At the recent London meet-up someone (I'm afraid I can't remember who) suggested that one might be able to solve the Friendly AI problem by building an AI whose concerns are limited to some small geographical area, and which doesn't give two hoots about what happens outside that area. Cipergoth pointed out that this would probably result in the AI converting the rest of the universe into a factory to make its small area more awesome. In the process, he mentioned that you can make a "fun game" out of figuring out ways in which proposed utility functions for Friendly AIs can go horribly wrong. I propose that we play.
Here's the game: reply to this post with proposed utility functions, stated as formally or, at least, as accurately as you can manage; follow-up comments explain why a super-human intelligence built with that particular utility function would do things that turn out to be hideously undesirable.

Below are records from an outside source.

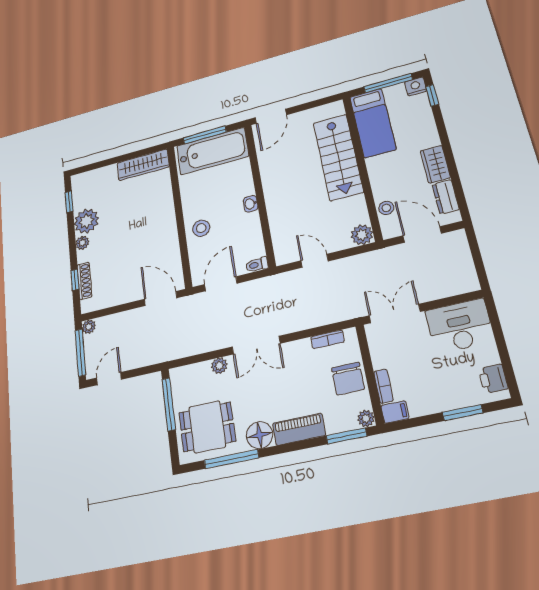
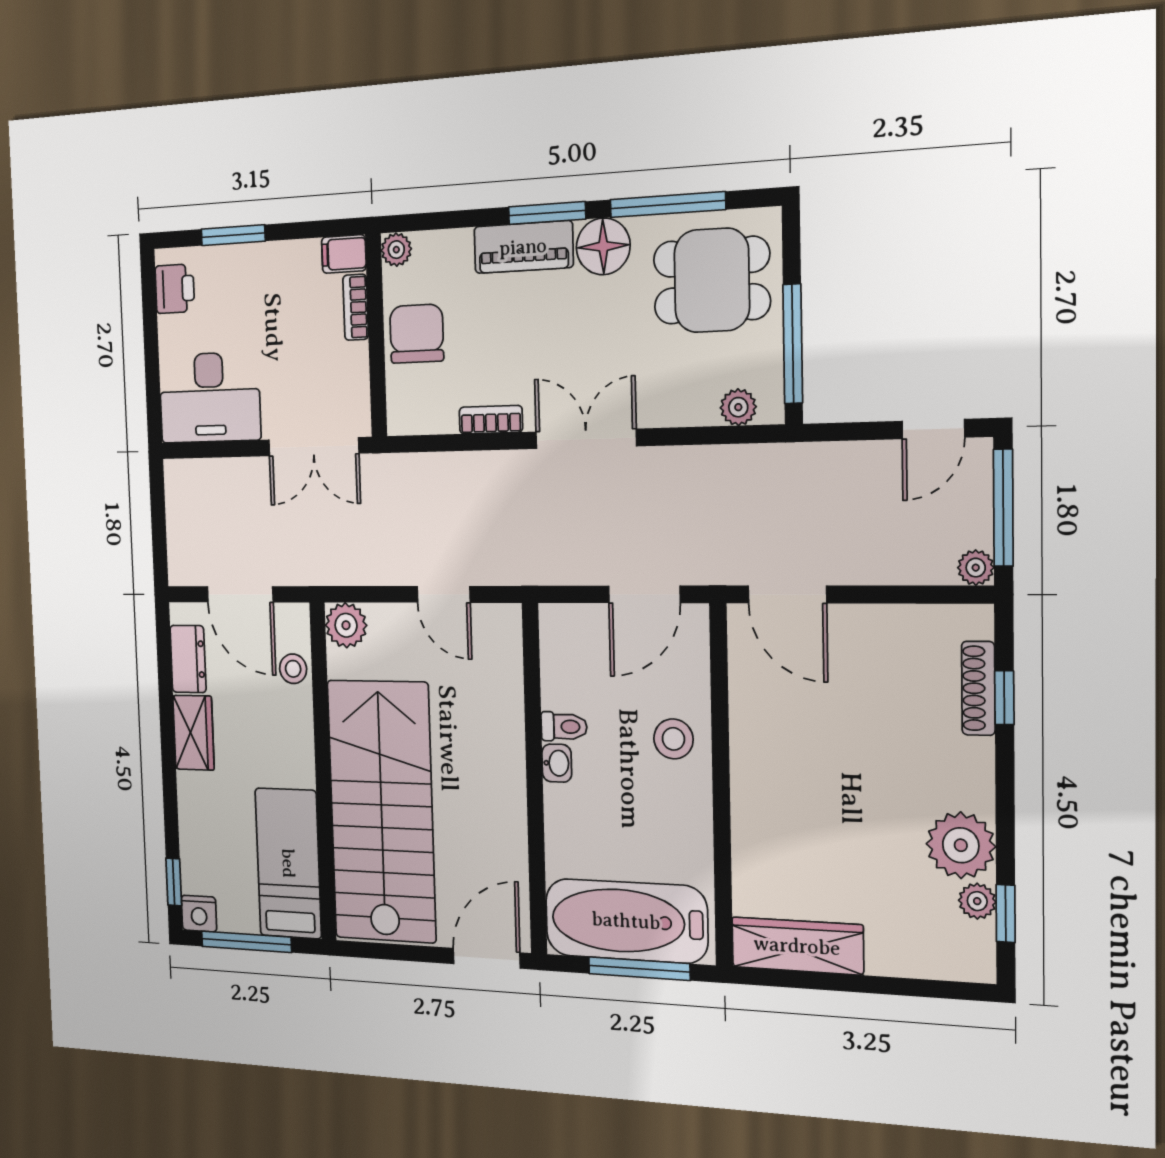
stairs: (338, 157) -> (382, 811), width x1.36, depth x1.51
plant: (82, 243) -> (977, 901), moved
toilet: (257, 265) -> (564, 727), moved
bookcase: (328, 339) -> (491, 420), moved
plant: (219, 366) -> (738, 407), moved
window: (347, 436) -> (547, 213), moved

There are three reasons I suggest playing this game. In descending order of importance, they are:
- It sounds like fun
- It might help to convince people that the Friendly AI problem is hard(*).

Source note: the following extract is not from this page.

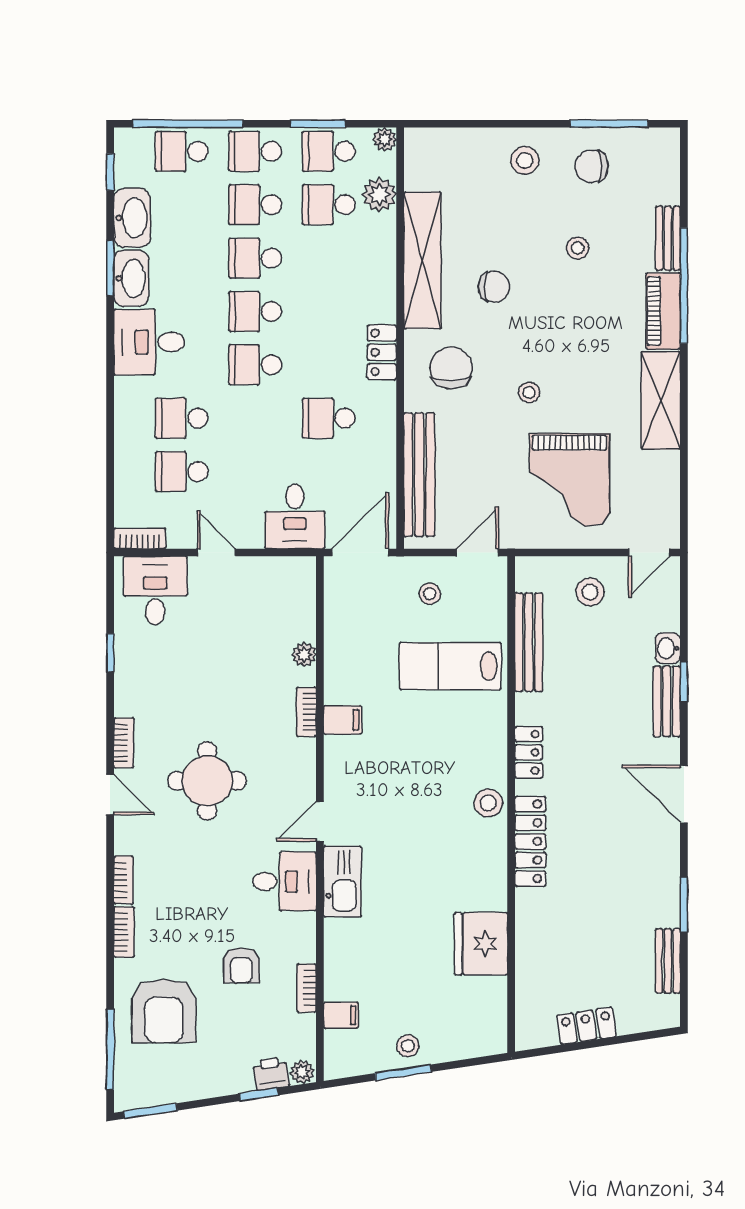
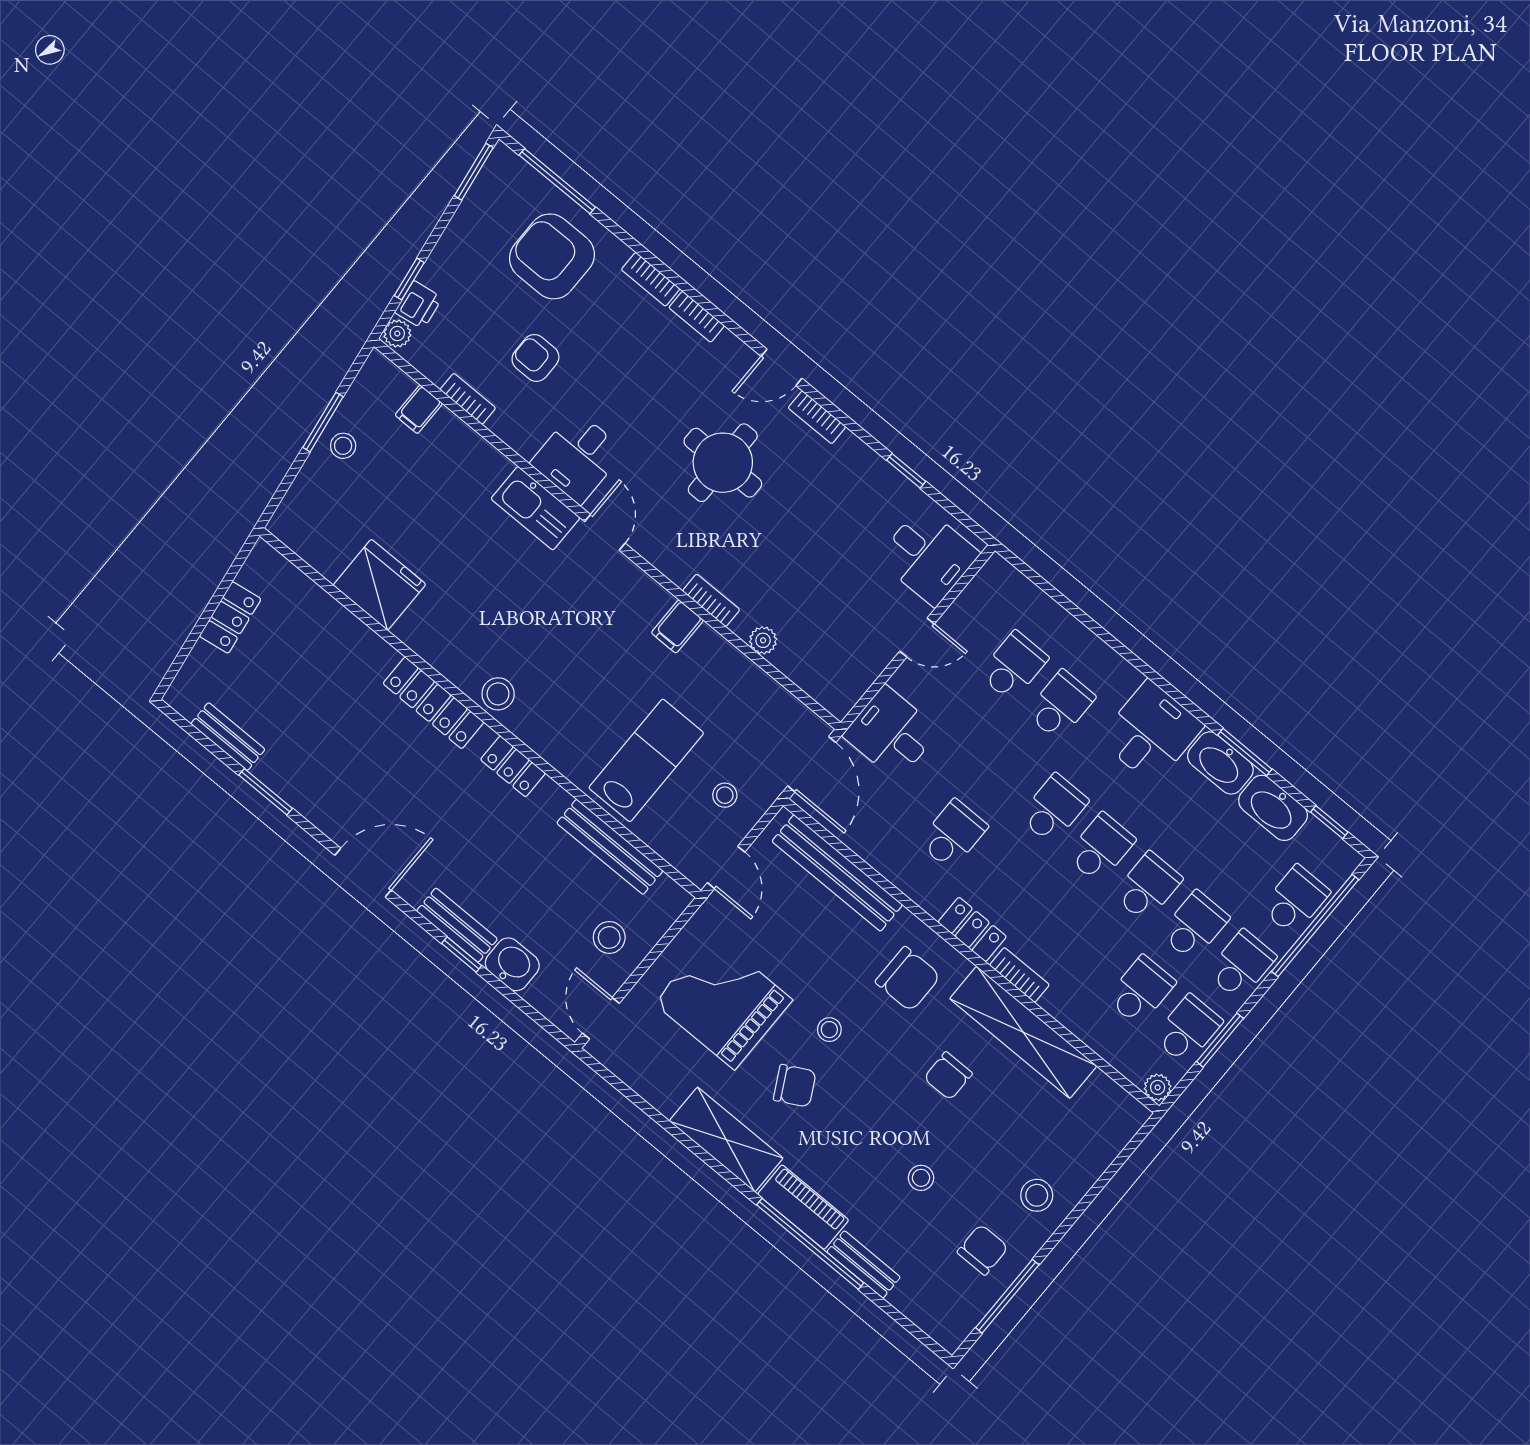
plant: (379, 194) -> (1113, 1042), removed
chair: (586, 384) -> (795, 1086), added
bookcase: (140, 538) -> (1019, 975), moved, turned -90
washbasin: (668, 648) -> (512, 964), width x1.38, depth x1.45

- We might actually come up with something that's better than anything anyone's thought of before, or something where the proof of Friendliness is within grasp - the solutions to difficult mathematical problems often look obvious in hindsight, and it surely can't hurt to try
puts hand up
That was me with the geographically localised trial idea… though I don’t think I presented it as a definite solution. More of an ‘obviously this has been thought about BUT’. At least I hope that’s how I approached it!

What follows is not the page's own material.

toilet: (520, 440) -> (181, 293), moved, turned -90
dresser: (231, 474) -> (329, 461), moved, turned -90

My more recent idea was to give the AI a prior to never consult or seek the meaning of certain of its own files. Then put in these files the sorts of safeguards generally discussed and dismissed as not working (don’t kill people etc), with the rule that if the AI breaks those rules, it shuts down. So it can't deliberately work round the safeguards, just run into them. This is similar to my other helpful suggestion at the London meet, which was 'leave its central computer exposed so that it can be crippled with a well-aimed gunshot'.
Risks with subconscious AI: Someone tampers with the secret files It works out what will be in them by analysing us If we try to make an improved one after it shutting down, the improved one will assume similar rules We just don’t cover the possibilities of bad things it could do It become obsessed with its dreams etc and invents psychoanalysis
NEVERTHELESS, I think it’s a pretty neat idea. ;-)
In the process of FOOMing, the AI builds another AI without those safe guards.